WORK TO BE COMPLETED: In the entries below, filter for the word "FilePolarity" and copy every matching line.

**********

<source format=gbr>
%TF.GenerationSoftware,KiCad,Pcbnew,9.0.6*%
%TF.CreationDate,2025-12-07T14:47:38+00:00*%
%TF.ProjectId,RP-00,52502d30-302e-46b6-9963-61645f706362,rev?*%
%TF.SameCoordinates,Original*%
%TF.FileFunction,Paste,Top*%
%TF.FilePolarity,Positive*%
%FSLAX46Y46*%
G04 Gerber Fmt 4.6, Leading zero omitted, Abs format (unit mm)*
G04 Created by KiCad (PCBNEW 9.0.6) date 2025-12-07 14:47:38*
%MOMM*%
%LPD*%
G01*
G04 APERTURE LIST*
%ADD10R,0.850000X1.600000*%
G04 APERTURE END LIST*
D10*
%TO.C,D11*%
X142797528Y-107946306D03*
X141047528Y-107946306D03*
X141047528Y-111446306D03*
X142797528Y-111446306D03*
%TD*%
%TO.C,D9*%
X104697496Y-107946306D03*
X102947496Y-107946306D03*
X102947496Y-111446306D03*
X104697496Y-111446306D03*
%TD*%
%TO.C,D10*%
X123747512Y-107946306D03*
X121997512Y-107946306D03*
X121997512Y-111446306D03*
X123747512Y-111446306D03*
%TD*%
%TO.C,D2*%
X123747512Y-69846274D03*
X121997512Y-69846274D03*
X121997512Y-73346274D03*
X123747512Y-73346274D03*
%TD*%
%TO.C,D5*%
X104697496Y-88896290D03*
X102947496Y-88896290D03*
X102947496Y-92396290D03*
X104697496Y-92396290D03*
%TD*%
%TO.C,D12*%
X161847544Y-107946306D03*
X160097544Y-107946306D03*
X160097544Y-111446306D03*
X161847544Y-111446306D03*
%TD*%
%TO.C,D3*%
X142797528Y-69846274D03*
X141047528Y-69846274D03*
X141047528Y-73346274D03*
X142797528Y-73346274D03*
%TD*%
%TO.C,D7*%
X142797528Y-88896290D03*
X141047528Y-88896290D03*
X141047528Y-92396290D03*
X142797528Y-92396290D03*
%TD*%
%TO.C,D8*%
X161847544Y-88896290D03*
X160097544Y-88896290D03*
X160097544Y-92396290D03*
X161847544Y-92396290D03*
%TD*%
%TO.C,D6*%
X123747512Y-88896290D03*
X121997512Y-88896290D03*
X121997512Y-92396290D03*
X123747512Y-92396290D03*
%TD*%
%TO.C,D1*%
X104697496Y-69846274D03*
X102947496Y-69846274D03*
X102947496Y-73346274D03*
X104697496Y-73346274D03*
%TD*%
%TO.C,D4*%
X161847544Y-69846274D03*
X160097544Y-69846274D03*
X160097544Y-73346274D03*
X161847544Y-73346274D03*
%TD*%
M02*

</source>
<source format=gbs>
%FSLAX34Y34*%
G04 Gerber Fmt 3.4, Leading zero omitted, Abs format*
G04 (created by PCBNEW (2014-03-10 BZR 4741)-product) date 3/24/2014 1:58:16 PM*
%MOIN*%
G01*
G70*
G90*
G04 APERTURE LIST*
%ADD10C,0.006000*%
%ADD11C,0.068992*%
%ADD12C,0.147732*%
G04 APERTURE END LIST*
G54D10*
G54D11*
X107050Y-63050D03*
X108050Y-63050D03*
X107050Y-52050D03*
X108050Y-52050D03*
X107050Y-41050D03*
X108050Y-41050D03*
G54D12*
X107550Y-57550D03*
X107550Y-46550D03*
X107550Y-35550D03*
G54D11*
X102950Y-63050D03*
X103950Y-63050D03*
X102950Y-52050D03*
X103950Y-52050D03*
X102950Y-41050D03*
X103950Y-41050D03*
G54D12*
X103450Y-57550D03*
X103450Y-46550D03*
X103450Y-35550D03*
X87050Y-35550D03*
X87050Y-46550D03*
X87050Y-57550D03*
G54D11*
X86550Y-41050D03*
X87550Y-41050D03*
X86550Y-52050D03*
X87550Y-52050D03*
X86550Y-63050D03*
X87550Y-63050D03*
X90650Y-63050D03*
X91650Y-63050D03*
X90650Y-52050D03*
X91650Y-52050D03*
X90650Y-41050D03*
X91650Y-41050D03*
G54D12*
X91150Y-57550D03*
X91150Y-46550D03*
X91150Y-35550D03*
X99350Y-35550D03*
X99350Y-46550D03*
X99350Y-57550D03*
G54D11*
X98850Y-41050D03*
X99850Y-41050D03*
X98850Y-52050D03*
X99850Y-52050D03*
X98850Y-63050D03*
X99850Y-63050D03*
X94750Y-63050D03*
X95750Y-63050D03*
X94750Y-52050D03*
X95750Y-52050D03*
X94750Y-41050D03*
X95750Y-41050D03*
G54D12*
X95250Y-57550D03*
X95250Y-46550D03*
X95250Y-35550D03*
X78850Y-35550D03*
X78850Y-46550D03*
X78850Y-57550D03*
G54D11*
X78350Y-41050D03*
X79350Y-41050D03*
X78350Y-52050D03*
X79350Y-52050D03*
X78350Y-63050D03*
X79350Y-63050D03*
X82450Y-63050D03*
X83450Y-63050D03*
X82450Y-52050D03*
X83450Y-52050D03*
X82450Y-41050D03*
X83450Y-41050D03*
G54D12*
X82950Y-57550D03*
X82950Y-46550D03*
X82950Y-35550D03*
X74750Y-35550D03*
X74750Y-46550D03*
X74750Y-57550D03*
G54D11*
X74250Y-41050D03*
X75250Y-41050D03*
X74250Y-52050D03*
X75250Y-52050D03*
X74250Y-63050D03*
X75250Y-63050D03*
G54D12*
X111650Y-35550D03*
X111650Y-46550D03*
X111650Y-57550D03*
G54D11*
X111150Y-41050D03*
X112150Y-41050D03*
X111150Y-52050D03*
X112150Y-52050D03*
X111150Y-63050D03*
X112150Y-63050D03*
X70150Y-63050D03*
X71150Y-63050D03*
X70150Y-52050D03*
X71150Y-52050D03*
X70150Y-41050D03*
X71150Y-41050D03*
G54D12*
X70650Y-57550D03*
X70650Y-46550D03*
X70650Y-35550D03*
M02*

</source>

**********

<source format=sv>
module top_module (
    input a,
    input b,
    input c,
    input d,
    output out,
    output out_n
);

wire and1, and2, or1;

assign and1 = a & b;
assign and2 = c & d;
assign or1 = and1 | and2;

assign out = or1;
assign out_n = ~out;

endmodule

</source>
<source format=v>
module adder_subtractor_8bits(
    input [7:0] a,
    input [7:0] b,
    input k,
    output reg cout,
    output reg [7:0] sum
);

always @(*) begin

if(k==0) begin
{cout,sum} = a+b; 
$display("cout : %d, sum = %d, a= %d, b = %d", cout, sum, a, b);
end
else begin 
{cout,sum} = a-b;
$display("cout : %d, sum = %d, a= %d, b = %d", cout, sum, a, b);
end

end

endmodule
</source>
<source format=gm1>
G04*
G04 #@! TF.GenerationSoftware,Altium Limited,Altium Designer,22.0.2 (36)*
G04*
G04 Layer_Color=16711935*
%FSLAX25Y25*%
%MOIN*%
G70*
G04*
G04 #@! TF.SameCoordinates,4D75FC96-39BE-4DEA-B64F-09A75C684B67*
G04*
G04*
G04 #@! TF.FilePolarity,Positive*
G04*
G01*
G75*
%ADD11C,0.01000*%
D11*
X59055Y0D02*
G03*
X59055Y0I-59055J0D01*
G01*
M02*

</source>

**********

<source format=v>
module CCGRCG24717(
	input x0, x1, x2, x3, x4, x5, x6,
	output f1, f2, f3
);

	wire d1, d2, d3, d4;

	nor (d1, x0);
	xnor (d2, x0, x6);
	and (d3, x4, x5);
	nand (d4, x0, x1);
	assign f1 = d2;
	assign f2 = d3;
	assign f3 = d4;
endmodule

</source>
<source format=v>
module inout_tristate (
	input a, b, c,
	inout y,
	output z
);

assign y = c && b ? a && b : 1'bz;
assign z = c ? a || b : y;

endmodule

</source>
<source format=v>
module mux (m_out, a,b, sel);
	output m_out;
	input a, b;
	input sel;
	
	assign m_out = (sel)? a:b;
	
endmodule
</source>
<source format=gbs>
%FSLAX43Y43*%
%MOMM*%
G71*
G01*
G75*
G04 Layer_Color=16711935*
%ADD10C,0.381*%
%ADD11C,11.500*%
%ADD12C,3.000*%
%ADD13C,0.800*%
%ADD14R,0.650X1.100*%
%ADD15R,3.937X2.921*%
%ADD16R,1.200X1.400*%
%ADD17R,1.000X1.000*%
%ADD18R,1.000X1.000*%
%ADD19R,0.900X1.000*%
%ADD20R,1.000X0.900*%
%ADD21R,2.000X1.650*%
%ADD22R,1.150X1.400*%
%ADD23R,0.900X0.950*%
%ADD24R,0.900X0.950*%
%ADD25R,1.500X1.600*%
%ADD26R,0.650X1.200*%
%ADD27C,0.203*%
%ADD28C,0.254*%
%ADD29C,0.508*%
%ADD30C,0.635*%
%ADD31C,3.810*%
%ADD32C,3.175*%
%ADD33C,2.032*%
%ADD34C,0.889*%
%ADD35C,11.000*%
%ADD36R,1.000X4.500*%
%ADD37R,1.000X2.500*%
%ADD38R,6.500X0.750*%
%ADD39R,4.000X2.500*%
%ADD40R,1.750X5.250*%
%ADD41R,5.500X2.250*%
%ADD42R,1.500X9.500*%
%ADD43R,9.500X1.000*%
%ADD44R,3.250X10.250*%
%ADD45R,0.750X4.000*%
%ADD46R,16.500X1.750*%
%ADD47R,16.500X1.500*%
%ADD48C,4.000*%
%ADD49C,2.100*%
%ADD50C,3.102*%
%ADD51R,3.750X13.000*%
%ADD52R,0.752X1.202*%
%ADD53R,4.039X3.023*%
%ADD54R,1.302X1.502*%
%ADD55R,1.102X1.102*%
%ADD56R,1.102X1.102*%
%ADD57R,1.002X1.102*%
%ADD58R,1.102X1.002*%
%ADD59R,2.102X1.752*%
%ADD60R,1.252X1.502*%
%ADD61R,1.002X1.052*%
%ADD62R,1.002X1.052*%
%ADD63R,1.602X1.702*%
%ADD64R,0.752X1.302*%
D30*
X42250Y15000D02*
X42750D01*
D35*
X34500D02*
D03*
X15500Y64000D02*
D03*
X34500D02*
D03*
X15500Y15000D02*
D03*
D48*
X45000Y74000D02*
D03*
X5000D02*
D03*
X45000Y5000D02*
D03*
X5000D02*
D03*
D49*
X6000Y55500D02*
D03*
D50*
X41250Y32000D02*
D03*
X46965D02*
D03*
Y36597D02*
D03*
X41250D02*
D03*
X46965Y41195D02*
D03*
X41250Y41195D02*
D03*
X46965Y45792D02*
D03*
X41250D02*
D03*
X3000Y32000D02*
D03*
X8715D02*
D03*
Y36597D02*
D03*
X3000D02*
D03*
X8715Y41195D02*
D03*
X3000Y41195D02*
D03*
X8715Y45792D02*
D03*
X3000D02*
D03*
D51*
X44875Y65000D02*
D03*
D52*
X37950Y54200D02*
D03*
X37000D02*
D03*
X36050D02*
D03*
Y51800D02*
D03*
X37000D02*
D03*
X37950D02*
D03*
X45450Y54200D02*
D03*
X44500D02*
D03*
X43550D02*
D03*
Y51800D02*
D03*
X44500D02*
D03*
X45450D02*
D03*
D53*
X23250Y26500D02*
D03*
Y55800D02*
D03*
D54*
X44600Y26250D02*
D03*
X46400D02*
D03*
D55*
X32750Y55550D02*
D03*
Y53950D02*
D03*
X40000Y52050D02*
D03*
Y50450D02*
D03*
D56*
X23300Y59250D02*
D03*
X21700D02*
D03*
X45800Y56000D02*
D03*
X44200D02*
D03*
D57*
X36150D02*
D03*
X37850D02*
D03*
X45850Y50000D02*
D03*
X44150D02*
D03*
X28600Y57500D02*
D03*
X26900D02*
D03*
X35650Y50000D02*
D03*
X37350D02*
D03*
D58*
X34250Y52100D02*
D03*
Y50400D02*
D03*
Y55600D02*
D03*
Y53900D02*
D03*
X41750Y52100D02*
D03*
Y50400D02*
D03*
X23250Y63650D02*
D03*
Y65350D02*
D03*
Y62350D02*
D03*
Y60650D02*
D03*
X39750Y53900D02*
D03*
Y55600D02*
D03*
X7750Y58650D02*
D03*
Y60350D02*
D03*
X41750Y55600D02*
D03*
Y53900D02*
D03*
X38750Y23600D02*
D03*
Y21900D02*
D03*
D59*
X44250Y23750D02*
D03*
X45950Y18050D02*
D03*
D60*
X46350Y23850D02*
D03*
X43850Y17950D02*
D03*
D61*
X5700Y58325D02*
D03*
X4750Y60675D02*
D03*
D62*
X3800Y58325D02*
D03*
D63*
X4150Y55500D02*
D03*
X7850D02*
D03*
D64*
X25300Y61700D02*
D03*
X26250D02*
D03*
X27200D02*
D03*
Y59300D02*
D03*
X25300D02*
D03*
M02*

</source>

**********

OUTPUT FOR THIS TASK:
%TF.FilePolarity,Positive*%
G04 #@! TF.FilePolarity,Positive*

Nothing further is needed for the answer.